Communal leaders say the administration’s efforts to connect with them appear to be a down payment on campaign promises of full transparency and outreach to all communities.

Initial administration outreach has departed somewhat from previous presidents’ approaches. In assembling invitation lists, the White House does not limit itself to working through the Conference of Presidents of Major American Jewish Organizations, the Jewish establishment’s formal foreign-policy voice to the executive branch. Ideologically diverse groups outside that orbit, such as the New Israel Fund and The Israel Project, have become regular participants in administration meetings.

The White House has also broken with tradition in not yet naming one individual as designated Jewish community liaison. Nonetheless, the job is still done, as in the past, by the Office of Public Liaison, now headed by Tina Tchen, who coordinated and moderated the recent conference calls.

Two White House staffers conduct daily outreach: Susan Sher, associate counsel to the president, and vice presidential staffer Danielle Borrin. Both are considered to have strong Jewish community ties. Sher was involved with the community in Chicago, and Borrin interned in the Washington office of United Jewish Communities before joining the staff of then-senator Joe Biden.

“Instead of having one point person, one e-mail address, one phone number to call, we have three,” said William Daroff, head of the UJC Washington office.

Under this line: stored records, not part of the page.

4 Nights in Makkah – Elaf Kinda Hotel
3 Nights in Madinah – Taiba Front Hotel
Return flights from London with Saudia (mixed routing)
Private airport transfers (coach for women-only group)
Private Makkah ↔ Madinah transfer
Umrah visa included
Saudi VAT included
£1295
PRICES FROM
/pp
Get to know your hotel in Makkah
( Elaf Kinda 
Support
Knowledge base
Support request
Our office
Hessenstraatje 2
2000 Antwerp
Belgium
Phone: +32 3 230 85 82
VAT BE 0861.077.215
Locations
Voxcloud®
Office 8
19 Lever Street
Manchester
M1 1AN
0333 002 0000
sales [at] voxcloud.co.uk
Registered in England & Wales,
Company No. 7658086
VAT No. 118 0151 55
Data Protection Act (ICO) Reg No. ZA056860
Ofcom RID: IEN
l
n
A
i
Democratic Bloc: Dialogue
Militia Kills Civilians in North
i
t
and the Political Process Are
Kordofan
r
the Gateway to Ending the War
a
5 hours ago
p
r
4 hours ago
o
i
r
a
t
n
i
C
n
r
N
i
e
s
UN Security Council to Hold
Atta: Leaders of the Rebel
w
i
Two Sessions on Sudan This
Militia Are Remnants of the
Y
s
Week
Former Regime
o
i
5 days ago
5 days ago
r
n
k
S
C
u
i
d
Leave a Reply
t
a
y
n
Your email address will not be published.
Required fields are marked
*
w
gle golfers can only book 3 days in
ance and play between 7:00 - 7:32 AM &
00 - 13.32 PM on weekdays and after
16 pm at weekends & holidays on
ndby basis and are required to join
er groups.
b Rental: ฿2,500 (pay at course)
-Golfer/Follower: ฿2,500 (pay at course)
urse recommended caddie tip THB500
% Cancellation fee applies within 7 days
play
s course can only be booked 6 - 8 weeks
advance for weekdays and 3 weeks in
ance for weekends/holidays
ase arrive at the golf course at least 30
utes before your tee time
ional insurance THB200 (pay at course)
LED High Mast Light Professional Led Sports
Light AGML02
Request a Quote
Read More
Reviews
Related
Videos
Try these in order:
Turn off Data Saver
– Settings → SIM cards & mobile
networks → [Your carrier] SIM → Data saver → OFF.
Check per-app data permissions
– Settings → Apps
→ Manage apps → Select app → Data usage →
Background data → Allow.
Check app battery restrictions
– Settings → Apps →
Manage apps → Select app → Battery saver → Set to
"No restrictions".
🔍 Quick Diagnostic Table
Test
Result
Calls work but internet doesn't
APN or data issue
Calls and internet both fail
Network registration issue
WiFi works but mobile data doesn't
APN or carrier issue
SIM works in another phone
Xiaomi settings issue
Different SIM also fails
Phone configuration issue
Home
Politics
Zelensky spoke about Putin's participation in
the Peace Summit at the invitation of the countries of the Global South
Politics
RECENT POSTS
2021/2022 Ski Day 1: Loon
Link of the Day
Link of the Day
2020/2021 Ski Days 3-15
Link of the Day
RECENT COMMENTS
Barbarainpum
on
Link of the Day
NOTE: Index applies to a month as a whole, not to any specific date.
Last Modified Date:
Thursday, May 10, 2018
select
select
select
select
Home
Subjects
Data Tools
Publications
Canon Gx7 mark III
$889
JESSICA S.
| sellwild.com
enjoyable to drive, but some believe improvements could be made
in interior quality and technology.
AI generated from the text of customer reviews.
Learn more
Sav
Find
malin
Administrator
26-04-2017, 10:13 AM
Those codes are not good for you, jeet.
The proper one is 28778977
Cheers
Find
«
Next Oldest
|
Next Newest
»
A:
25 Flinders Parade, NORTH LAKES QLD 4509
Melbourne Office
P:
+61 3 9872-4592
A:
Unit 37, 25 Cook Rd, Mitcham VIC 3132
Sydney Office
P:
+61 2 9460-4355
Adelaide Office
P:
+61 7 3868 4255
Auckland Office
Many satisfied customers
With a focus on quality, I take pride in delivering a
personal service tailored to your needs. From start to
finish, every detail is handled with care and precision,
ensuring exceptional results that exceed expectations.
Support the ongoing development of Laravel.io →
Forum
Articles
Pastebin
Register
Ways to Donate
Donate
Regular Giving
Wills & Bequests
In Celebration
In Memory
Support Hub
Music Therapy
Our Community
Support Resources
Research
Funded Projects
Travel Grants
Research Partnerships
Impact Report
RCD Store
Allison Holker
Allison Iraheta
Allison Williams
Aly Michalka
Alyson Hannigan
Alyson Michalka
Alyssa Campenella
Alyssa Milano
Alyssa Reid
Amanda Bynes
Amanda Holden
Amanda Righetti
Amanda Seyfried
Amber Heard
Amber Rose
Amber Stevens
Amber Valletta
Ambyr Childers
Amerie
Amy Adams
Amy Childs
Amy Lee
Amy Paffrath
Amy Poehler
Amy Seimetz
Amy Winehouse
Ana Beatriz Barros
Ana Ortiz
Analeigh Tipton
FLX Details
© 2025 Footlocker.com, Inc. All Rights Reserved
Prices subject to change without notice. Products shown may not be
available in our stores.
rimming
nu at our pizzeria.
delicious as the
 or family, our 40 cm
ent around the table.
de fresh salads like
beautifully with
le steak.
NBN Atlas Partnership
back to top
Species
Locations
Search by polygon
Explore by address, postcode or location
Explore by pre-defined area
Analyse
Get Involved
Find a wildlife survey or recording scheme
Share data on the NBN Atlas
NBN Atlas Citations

It is still not clear if and when the White House will name a full-time Jewish community liaison. Tchen has cited budgetary constraints as the reason the position remains unfilled. But a former Bush administration official scoffed at this, arguing, “There will always be resources to meet the president’s political needs.”

Dealing with the organized Jewish community’s myriad political connections has challenged every administration in designing its communications strategy. Previous administrations have had to juggle Jewish advocates’ expectations of having their own White House point person with the often contradictory desire for direct access to higher levels.

In this administration, as in others, certain senior officials have become de facto channels for lobbying, information and dialogue. Dan Shapiro, Middle East affairs director at the National Security Council, is seen as an address for Jewish groups on foreign policy issues. A former aide to Florida Democratic Senator Bill Nelson, Shapiro worked at the National Security Council during the Clinton administration and was a liaison on Middle East issues in Obama’s presidential campaign.

Another White House address is chief of staff Rahm Emanuel, who has longstanding ties with Jewish leaders both in Chicago and nationally, though his top position makes him less accessible than others.

In Mitchell’s hour-long February 19 conference call with Jewish leaders, the envoy made clear that he wanted to hear community activists’ views. He also spoke directly to some of their concerns, said one participant who took notes. Aware of criticism of his 2001 report on the Israeli-Palestinian conflict, Mitchell noted, “On the plane back from the region, I read my report from eight years ago and saw how the reality on the ground has changed.”

While the 2001 report does not mention the word “Iran,” he said, the issue was raised in the first sentence of every conversation in his latest talks.

The former Maine senator also tried to ease concerns regarding his views on settlements, saying they were only one issue among many that will have to be dealt with by the administration, not an exclusive focus.